Die EU arbeitet gerade an ihrer Urheberrechtsreform, was für viele Webworker, besonders aber für die Software-Entwickler interessant sein dürfte. Jetzt zeigt sich, dass die deutsche Bundesregierung Software-Entwicklern die Rechte der anderen Kreativen mit allen Mitteln verweigern will und vor negativen Folgen der EU-Urheberrechtsreform für Software-Unternehmen warnt.

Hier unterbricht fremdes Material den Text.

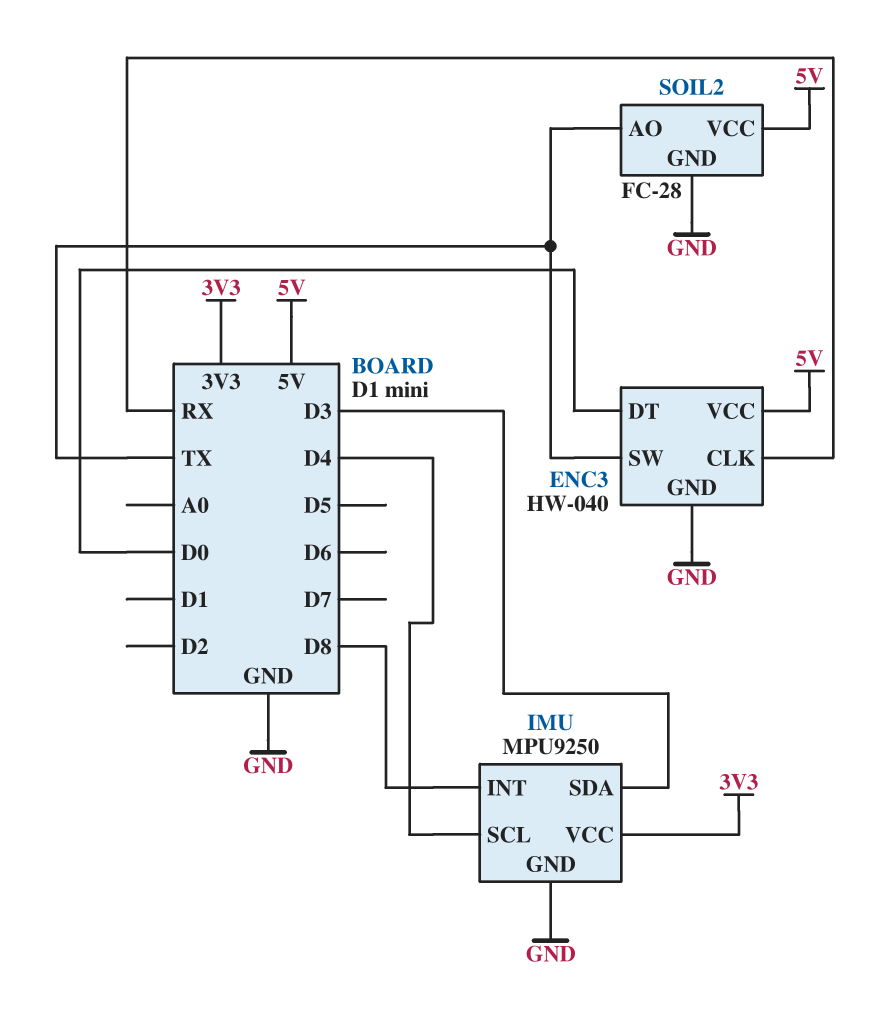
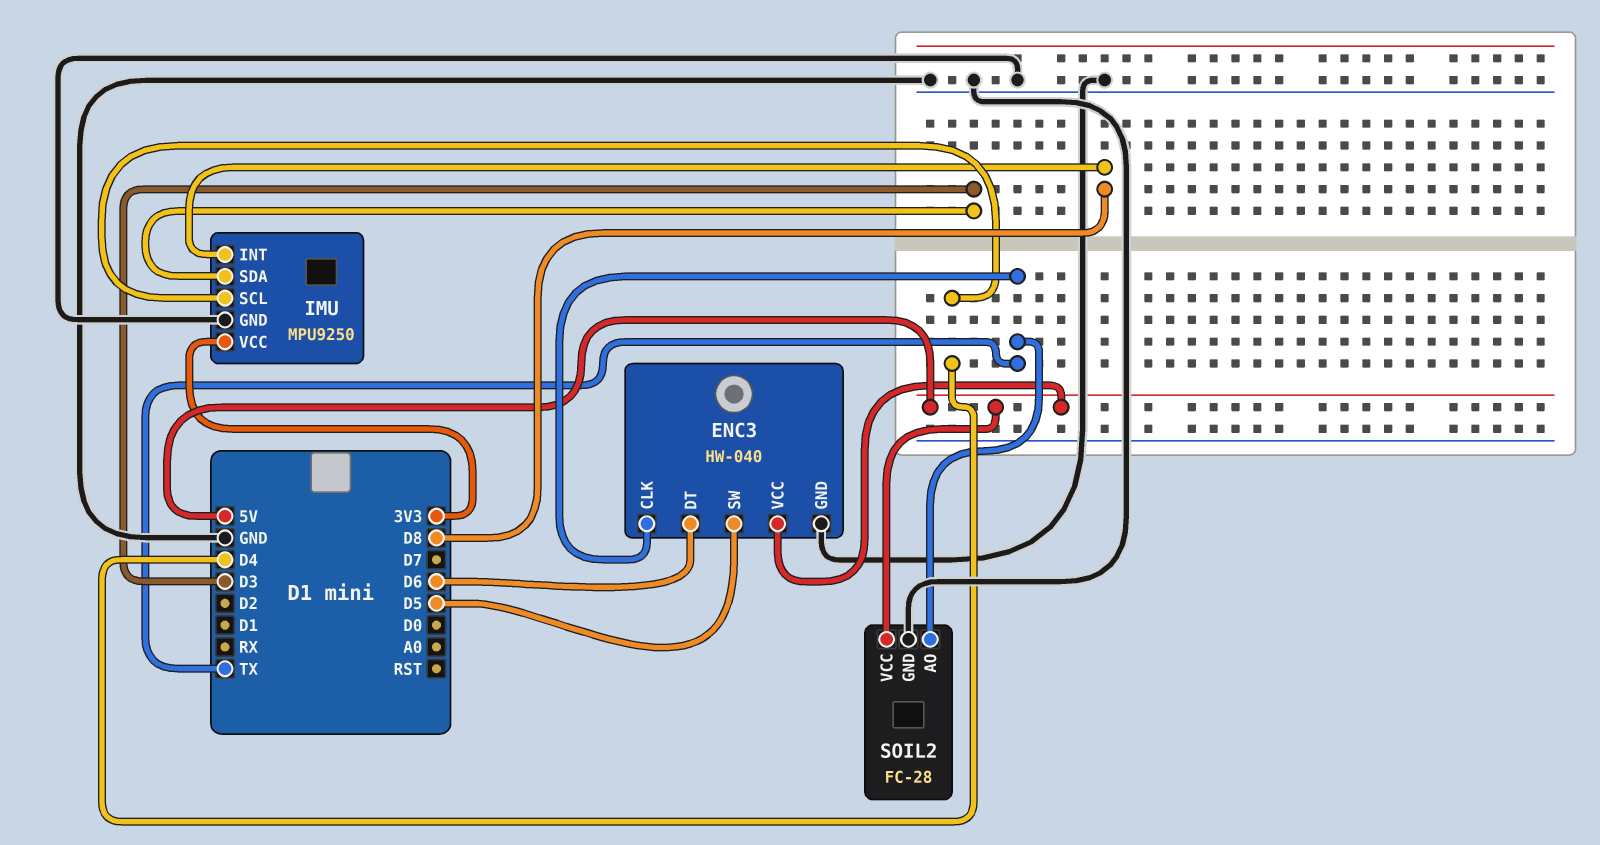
ENC3 pin CLK: RX -> TX
ENC3 pin DT: D0 -> D6
ENC3 pin SW: TX -> D5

Der Zusammenhang soll hier kurz erklärt werden.
Worum es dabei geht
Hintergrund der Verweigerung sind die angedachten Änderungen im Urhebervertragsrecht durch den schon im September beschlossenen Entwurf aus dem Europaparlaments.
“Neben dem Auskunftsrecht wird ein Rückholanspruch diskutiert. Dann könnte ein Software-Entwickler die Weiterverwertung untersagen, ein ganzes Programm würde völlig unbrauchbar”, erklärte Kanzleramtsminister Helge Braun (CDU) dem Springerblatt Welt. Es gebe “eine riesige Verunsicherung in der Software-Szene. Man fürchtet einen massiven Standortnachteil, wenn das so durchgeht.”
Mit seinem Entwurf will das Europaparlament die Rechte von Urhebern in der Kreativwirtschaft stärken. Deshalb ergänzten die Abgeordneten die Artikel 14 bis 16 um mehrere Passagen.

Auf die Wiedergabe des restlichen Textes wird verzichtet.